A 64 year old African-American woman with diabetes mellitus for 11 years, hypertension for 5 years, and hypercholesterolaemia presented, after being lost to follow up, with progressive blurred vision in both eyes. There was no history of glaucoma, laser treatment, or any other significant medical or neurological disease. Visual acuity was counting fingers in the right eye and 20/400 in the left eye. The pupillary examination, gonioscopy, and applanation tonometry were normal. A moderate nuclear sclerosis was present. Funduscopic examination revealed severe proliferative diabetic retinopathy with vitreous haemorrhages in both eyes. The left eye had peripapillary myelinated retinal nerve fibres (Fig 1) with partially cicatricial retinal neovascularisation and low lying traction retinal detachments along the superotemporal and inferotemporal arcades. There was diffuse macular oedema with cystoid changes. Fundus photographs taken 6 years earlier revealed severe non-proliferative diabetic retinopathy with macular oedema in both eyes and much more extensive peripapillary myelinated nerve fibres of the left eye (Fig 2).
The area of myelinated retinal nerve fibres had markedly decreased allowing visualisation of the previously obscured retinal vessels and optic disc margin. The loss of myelinated retinal nerve fibres was more pronounced at the superior and inferior disc margins corresponding to the areas of tractional retinal detachment.
Myelinated retinal nerve fibres are usually benign, developmental abnormalities found on routine examination. They occur when myelinisation of the optic nerve continues beyond the lamina cribrosa to involve the retinal nerve fibres. On funduscopy, they typically appear as a solitary white or grey-white striated patch which follows the nerve fibre layer. In a series of 3968 consecutive necropsies the incidence of myelinated retinal nerve fibres was found to be 0.98%.1
Myelinated retinal nerve fibres usually remain unchanged. Loss of myelin can occur either from primary demyelination—for example, in optic neuritis2 or secondary to retinal ganglion cell damage. The latter can be caused by ischaemia, inflammation, degeneration, or compression anywhere along the path of the retinal ganglion cell from the inner retinal layer to the lateral geniculate body.
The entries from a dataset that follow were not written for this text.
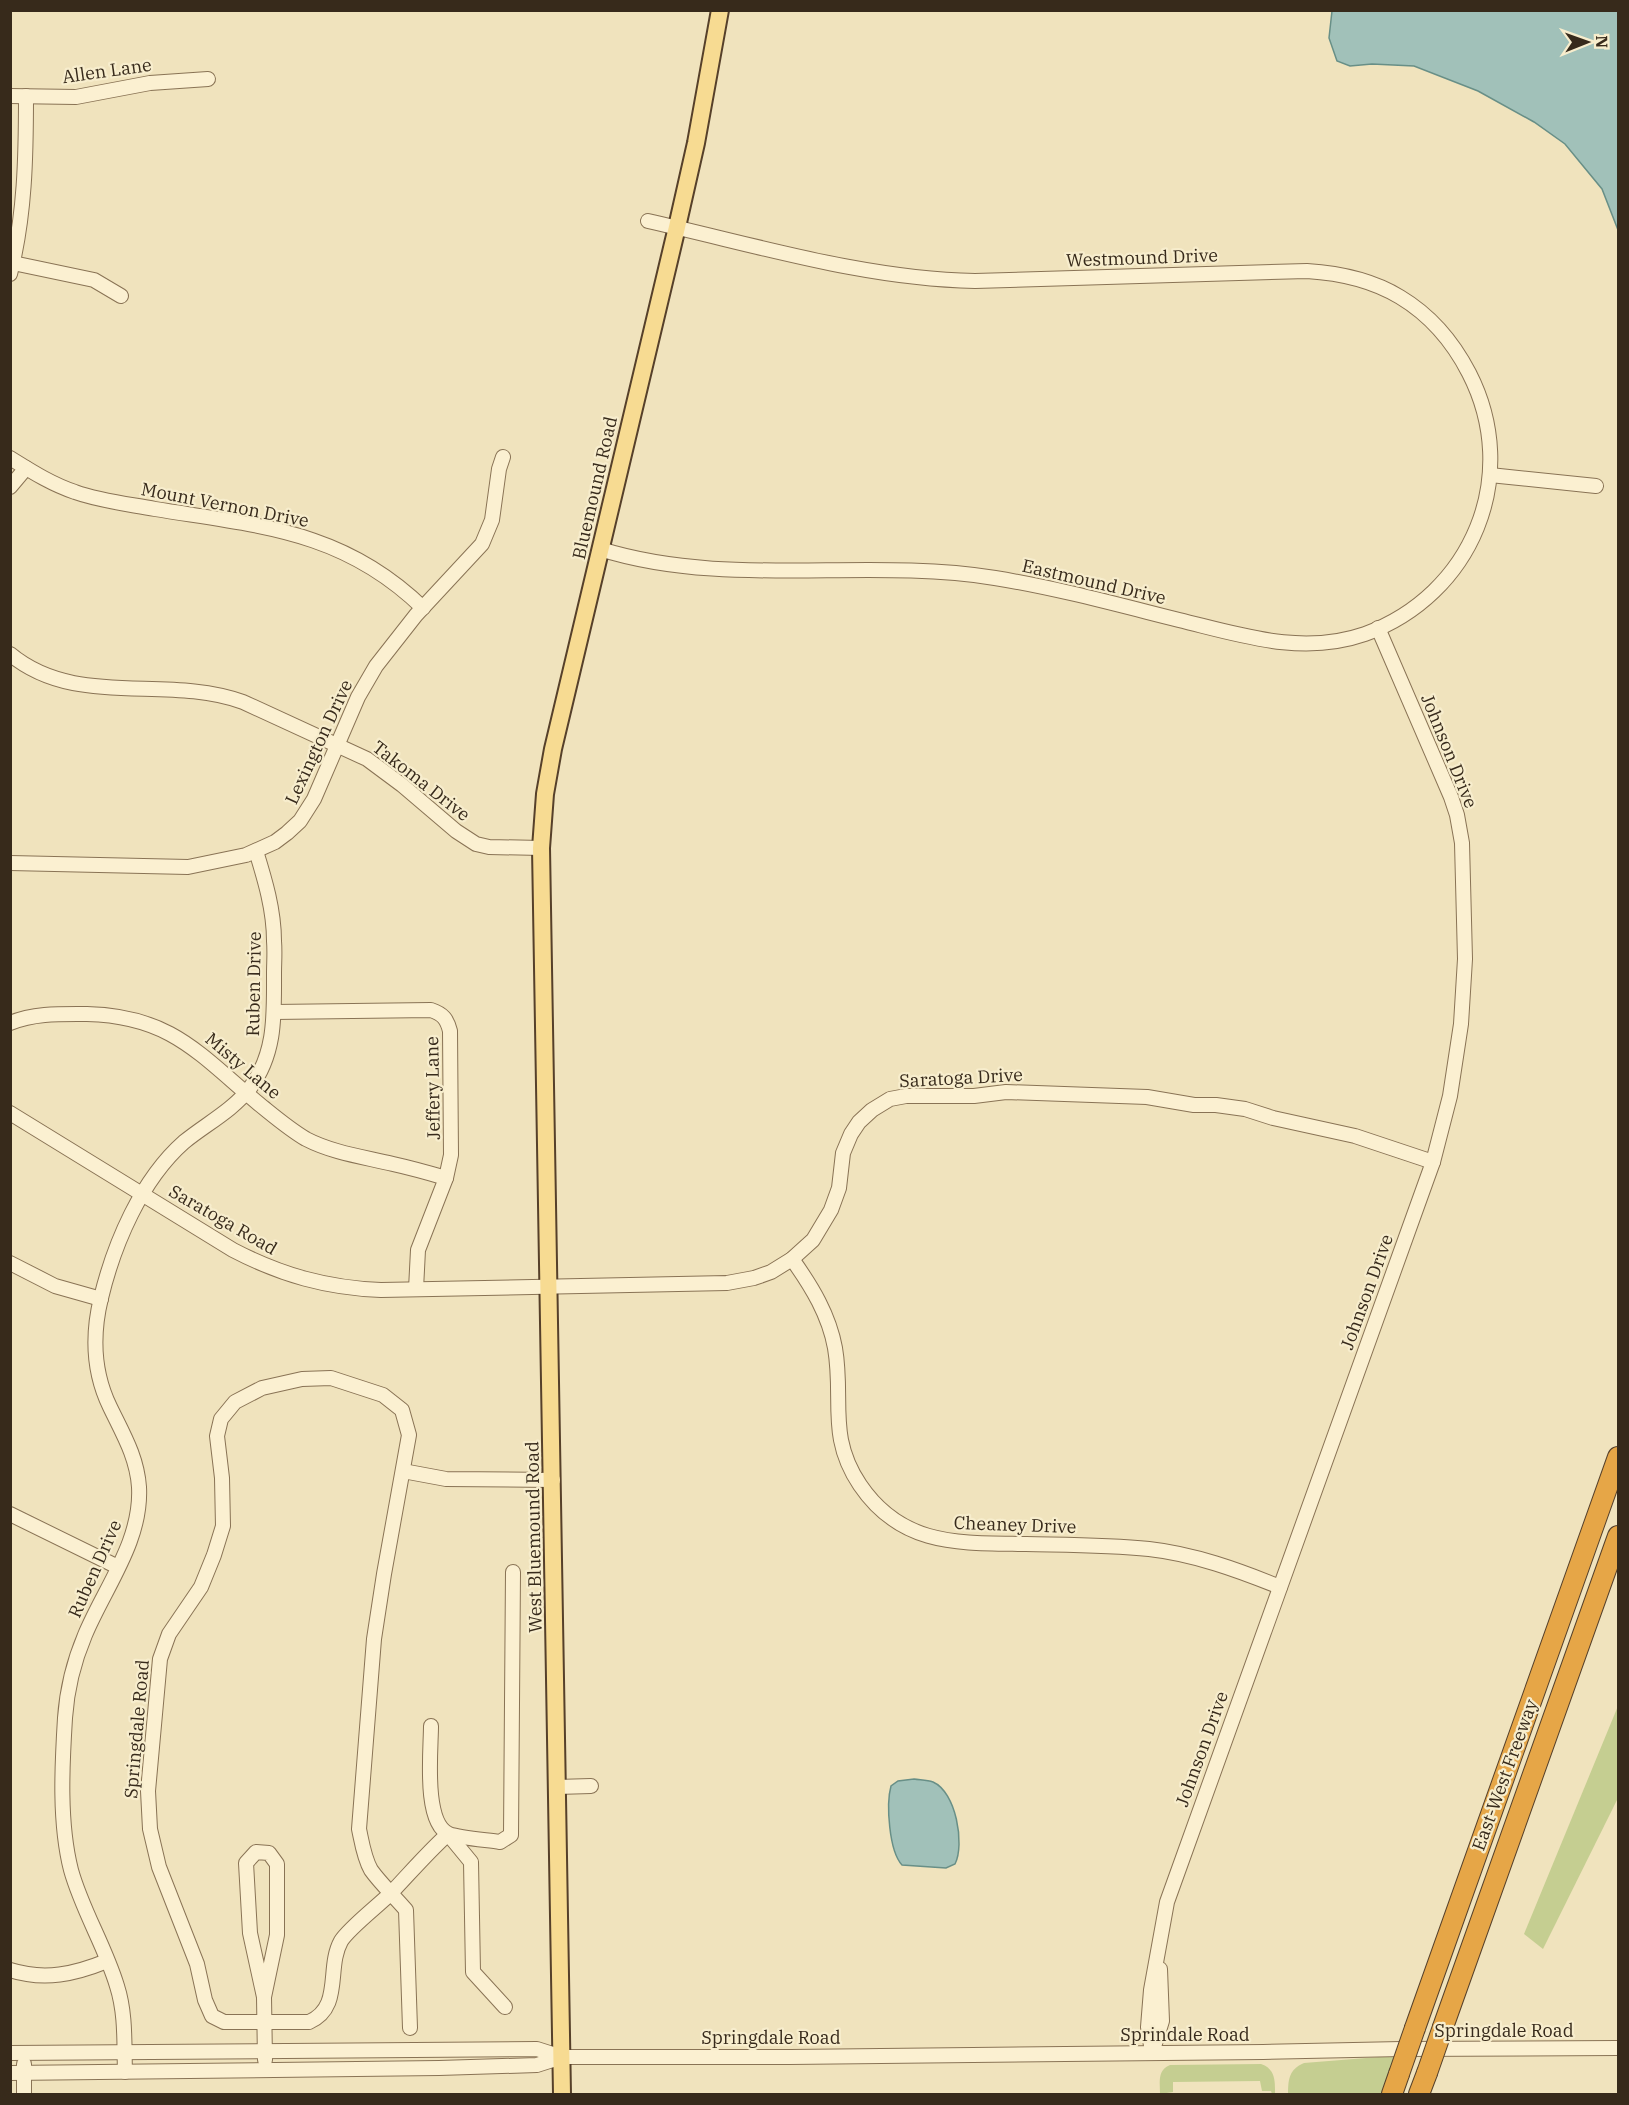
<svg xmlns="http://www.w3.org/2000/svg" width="1629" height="2105" viewBox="0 0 1629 2105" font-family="'IBM Plex Serif',serif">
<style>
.green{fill:#c5ce91}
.water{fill:#a1c1b9;stroke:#688f87;stroke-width:1.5}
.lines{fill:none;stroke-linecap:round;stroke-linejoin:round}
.minor-casing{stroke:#897355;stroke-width:16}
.major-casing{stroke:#56402a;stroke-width:20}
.highway-casing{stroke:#56402a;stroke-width:22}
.minor{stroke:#fbf0d1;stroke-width:14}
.major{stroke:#f7db92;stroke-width:16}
.highway{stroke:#e6a647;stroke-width:20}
.highway-bridge-casing{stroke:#56402a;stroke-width:22;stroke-linecap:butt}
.highway-bridge{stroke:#e6a647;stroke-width:20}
.labels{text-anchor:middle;stroke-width:4.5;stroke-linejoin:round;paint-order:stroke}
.street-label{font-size:18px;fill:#372a1b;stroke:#f7edcd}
</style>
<rect width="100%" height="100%" fill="#f0e3bd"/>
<!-- green -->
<g class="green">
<polygon points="1618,1706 1618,1798 1543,1949 1524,1934"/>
<path d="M 1391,2056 L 1394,2057 L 1381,2094 L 1288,2094 C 1288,2080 1289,2069 1304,2063 Z"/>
<path d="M 1261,2064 C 1276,2069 1275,2082 1275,2094 L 1272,2094 L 1271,2091 L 1262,2091 L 1260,2081 L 1173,2082 L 1173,2092 L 1160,2094 C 1160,2083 1157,2070 1170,2065 Z"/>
</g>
<!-- water -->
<g class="water">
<polygon points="1332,11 1618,11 1618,230 1602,189 1565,144 1534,122 1478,91 1414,66 1372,64 1350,66 1337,61 1329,38"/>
<path d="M 914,1779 C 920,1780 927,1780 933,1782 C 956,1792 965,1844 955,1864 L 946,1868 L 902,1865 C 889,1851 886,1804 891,1786 L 898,1781 Z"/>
</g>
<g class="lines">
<!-- minor casing -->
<g class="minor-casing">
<g id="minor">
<polyline points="10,96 76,97 150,83 208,79"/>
<polyline points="13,263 94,280 121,296"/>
<path d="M 10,274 C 25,216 26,156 26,96"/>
<path d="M 10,458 C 31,471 51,484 75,492 C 100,501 128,504 155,509 C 259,526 343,530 423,608"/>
<polyline points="1490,475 1596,486"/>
<polyline points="10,487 26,468"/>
<path d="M 600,549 C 728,589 864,557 995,578 C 1057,588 1119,605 1179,620 C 1241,635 1302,656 1365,634 C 1472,595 1522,476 1469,373 C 1453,342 1430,315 1400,297 C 1372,280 1339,273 1307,271 L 975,281 C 864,279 756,245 648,221"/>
<path d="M 10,654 C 76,709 166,674 243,702 L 367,759 L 402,785 L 456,831 L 476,844 L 489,847 L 541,848"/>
<polyline points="10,863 188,867 246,855 275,842 287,833 300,821 314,799 358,697 376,666 416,615 482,544 492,520 499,469 503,457"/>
<path d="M 274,1012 L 431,1010 C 443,1014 447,1019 450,1031 L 451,1155 L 446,1178 L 418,1250 L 416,1289"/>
<path d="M 10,1023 C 35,1013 60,1014 87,1014 C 171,1016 199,1054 259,1104 C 274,1116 289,1129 306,1139 C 333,1153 364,1157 393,1164 C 411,1168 429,1173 446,1178"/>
<path d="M 10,1113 L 233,1250 C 281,1275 327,1288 381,1290 L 727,1283 L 754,1278 L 771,1272 L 792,1259 L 813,1240 L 831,1210 L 839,1188 L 843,1153 L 851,1134 L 859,1122 L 872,1110 L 890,1099 L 906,1096 L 974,1096 L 1006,1092 L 1147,1097 L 1194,1105 L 1216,1105 L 1245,1109 L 1273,1118 L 1355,1136 L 1433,1162"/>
<path d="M 792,1259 C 812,1287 829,1315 835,1348 C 844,1400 827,1436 860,1485 C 902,1547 960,1543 1026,1544 C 1067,1545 1108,1545 1149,1549 C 1194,1554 1238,1570 1280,1587"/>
<polyline points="10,1263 55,1286 101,1299"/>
<polyline points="403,1471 446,1479 553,1480"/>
<polyline points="10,1514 118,1567"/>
<path d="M 431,1726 C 431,1750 423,1823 449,1834 C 460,1838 487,1840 500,1842 L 511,1835 L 513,1572"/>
<polyline points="557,1787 591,1786"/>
<path d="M 10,1970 C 45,1981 75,1974 107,1961"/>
<polyline points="264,1997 250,1933 246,1863 256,1852 269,1853 277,1864 277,1935 264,1997 265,2060"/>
<path d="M 410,2028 L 406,1910 C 395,1897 381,1884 371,1870 C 364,1858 362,1843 359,1829 L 374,1639 L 384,1574 L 409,1435 L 402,1410 L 383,1395 L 331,1378 L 302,1379 L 262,1388 L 235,1402 L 221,1419 L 217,1436 L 222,1478 L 223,1526 L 214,1555 L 201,1587 L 169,1634 L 160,1659 L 148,1791 L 150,1829 L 159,1867 L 197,1964 L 205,2000 L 212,2016 L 224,2022 L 309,2022 C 343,2007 326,1968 341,1941 C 349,1928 379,1905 391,1893 C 410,1873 428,1852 448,1834 L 471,1862 L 473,1972 L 505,2007"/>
<polyline points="1153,2050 1162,2021 1160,1969"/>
<polyline points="1152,2052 1148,2027 1151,1990 1167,1902 1433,1162 1450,1096 1461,1024 1465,959 1462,843 1457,815 1451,797 1378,628"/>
<polyline points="10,2053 537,2049 562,2057 790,2057 1263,2052 1401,2049 1618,2048"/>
<polyline points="24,2064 24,2094"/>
<path d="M 125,2072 C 124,2044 126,2014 117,1986 C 105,1946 82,1910 71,1870 C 59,1823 62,1766 65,1718 C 67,1689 74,1661 85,1635 C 105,1587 142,1541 139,1487 C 137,1457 123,1434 110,1407 C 93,1372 92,1335 101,1298 C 114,1244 141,1180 184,1142 C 206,1124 232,1111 250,1088 C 276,1053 274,1015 274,974 C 274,963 275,952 274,941 C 274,910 265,880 256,851"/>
<polyline points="10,2073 439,2068 537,2065 562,2057"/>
</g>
</g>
<!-- major casing -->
<g class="major-casing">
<polyline id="major" points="562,2094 541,848 545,794 553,749 677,227 696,143 720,10"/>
</g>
<!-- highway casing -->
<g class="highway-casing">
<g id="highway">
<polyline points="1443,2027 1618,1536"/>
<polyline points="1415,2028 1618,1457"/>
<polyline points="1392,2094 1399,2074"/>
<polyline points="1419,2094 1427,2073"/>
</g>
</g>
<!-- minor -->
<use href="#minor" class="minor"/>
<!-- major -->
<use href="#major" class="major"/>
<!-- highway -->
<use href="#highway" class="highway"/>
<!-- highway-bridge casing -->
<g class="highway-bridge-casing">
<g id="highway-bridge">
<polyline points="1427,2073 1443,2027"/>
<polyline points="1399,2074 1415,2028"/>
</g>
</g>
<!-- highway-bridge -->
<use href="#highway-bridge" class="highway-bridge"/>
</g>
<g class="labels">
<!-- street labels -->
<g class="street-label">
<text transform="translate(107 71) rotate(-8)" y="6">Allen Lane</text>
<text transform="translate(1142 258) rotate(-2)" y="6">Westmound Drive</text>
<text transform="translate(595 488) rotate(-77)" y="6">Bluemound Road</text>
<text transform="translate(225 505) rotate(11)" y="6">Mount Vernon Drive</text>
<text transform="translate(1094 582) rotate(13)" y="6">Eastmound Drive</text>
<text transform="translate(319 742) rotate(-65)" y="6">Lexington Drive</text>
<text transform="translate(1449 751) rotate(68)" y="6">Johnson Drive</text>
<text transform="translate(421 781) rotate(38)" y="6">Takoma Drive</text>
<text transform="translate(254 984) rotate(-89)" y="6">Ruben Drive</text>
<text transform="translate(243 1066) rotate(40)" y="6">Misty Lane</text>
<text transform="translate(961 1078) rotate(-3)" y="6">Saratoga Drive</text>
<text transform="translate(433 1088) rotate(-91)" y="6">Jeffery Lane</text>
<text transform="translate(223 1220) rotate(30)" y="6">Saratoga Road</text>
<text transform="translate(1367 1292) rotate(-70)" y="6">Johnson Drive</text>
<text transform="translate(1015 1525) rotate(2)" y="6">Cheaney Drive</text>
<text transform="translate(534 1537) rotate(-91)" y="6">West Bluemound Road</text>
<text transform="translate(95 1569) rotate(-66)" y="6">Ruben Drive</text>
<text transform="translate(137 1729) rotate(-85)" y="6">Springdale Road</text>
<text transform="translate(1202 1749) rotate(-70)" y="6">Johnson Drive</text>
<text transform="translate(1505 1775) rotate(-70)" y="6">East-West Freeway</text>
<text x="1504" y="2037">Springdale Road</text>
<text x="1185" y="2041">Sprindale Road</text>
<text x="771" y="2044">Springdale Road</text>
</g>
</g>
<!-- border -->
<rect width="1629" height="2105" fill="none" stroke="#372a1b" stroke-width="24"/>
<!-- north arrow -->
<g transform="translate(1587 42) rotate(89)" stroke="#f7edcd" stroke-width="4.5" paint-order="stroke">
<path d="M0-4.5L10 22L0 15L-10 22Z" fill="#372a1b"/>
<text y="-9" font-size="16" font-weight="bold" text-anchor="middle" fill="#372a1b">N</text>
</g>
</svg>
Reported examples involving inner retinal ischaemia as a cause of myelinated retinal nerve fibre loss include branch retinal artery occlusion3 and central retinal artery occlusion.4 In diabetic retinopathy, ischaemic changes occur in the inner retina, leading to damage to the ganglion cell and atrophy of the nerve fibre layer. This is the mechanism responsible for the loss of myelinated retinal nerve fibres in our patient. Tractional retinal detachment, usually a late complication of diabetic retinopathy, most likely contributed to the atrophy. Ischaemic damage to the retinal nerve fibres is common in early diabetic retinopathy. Chihara et al,5 using retinal nerve fibre layer photographs, found retinal nerve fibre layer defects to be common in eyes with diabetic retinopathy. We report the observation that inner retinal ischaemia secondary to diabetic retinopathy can result in the loss of myelin in the of myelinated retinal nerve fibres.